### TO DO
Among the entries below, find every line that has "primary" and pull it out.

### MATERIAL TO PROCESS
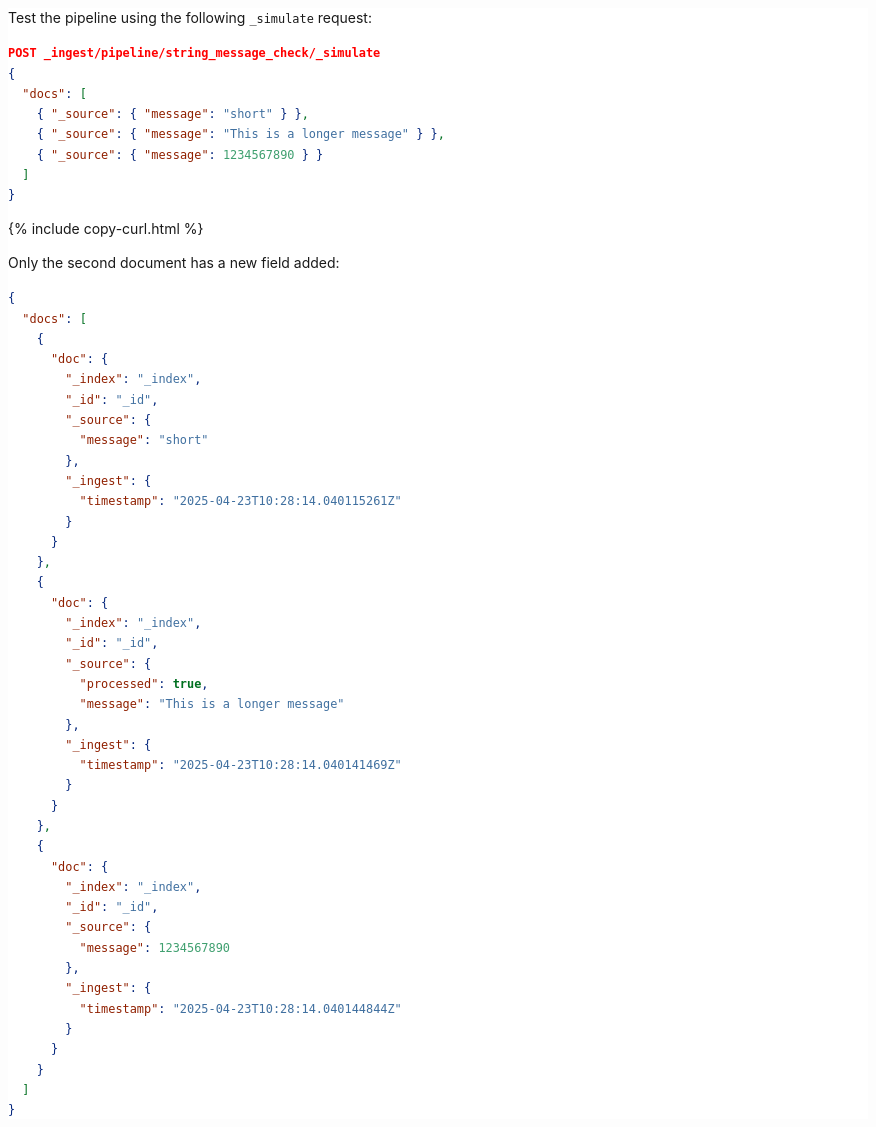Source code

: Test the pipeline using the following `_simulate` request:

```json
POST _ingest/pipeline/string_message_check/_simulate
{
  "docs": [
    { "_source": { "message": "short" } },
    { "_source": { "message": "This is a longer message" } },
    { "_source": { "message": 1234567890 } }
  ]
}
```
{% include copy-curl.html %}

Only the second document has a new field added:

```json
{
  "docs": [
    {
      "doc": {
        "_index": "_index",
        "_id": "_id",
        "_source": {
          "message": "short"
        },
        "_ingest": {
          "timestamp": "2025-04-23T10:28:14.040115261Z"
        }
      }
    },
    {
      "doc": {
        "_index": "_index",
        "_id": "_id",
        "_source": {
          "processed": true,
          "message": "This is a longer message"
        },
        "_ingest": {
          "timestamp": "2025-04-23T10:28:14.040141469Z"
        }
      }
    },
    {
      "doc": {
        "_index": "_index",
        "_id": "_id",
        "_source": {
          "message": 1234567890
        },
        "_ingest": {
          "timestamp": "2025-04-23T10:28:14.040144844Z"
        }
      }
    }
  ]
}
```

* * *

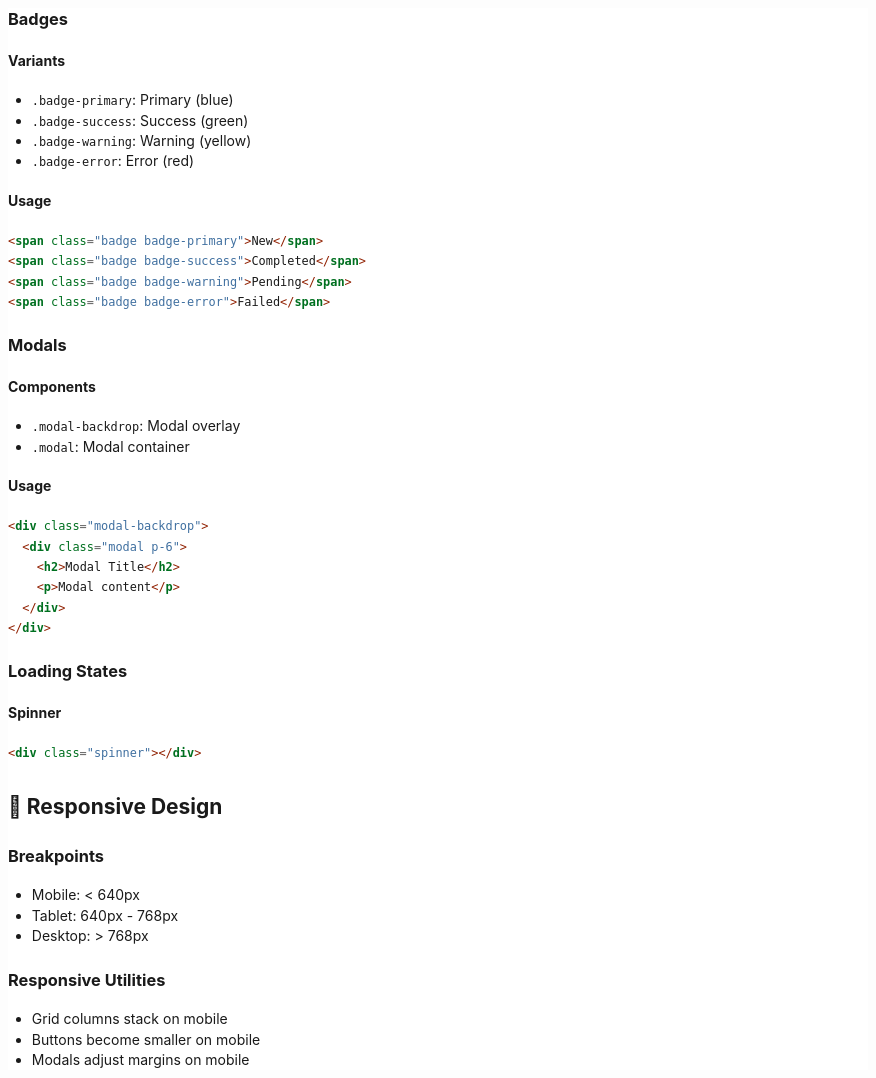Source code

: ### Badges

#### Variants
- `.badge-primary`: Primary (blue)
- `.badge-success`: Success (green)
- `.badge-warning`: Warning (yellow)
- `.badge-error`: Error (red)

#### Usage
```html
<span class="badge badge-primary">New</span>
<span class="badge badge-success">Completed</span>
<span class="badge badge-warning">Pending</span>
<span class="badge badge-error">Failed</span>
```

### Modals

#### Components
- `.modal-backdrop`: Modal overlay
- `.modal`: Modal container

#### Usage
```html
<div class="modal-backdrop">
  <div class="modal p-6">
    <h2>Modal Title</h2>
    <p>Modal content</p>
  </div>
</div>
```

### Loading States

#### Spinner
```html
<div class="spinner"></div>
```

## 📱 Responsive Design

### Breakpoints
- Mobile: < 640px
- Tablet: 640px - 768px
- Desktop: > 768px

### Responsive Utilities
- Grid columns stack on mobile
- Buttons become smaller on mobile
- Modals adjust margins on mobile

### SOLVED PROBLEM
- `.badge-primary`: Primary (blue)
<span class="badge badge-primary">New</span>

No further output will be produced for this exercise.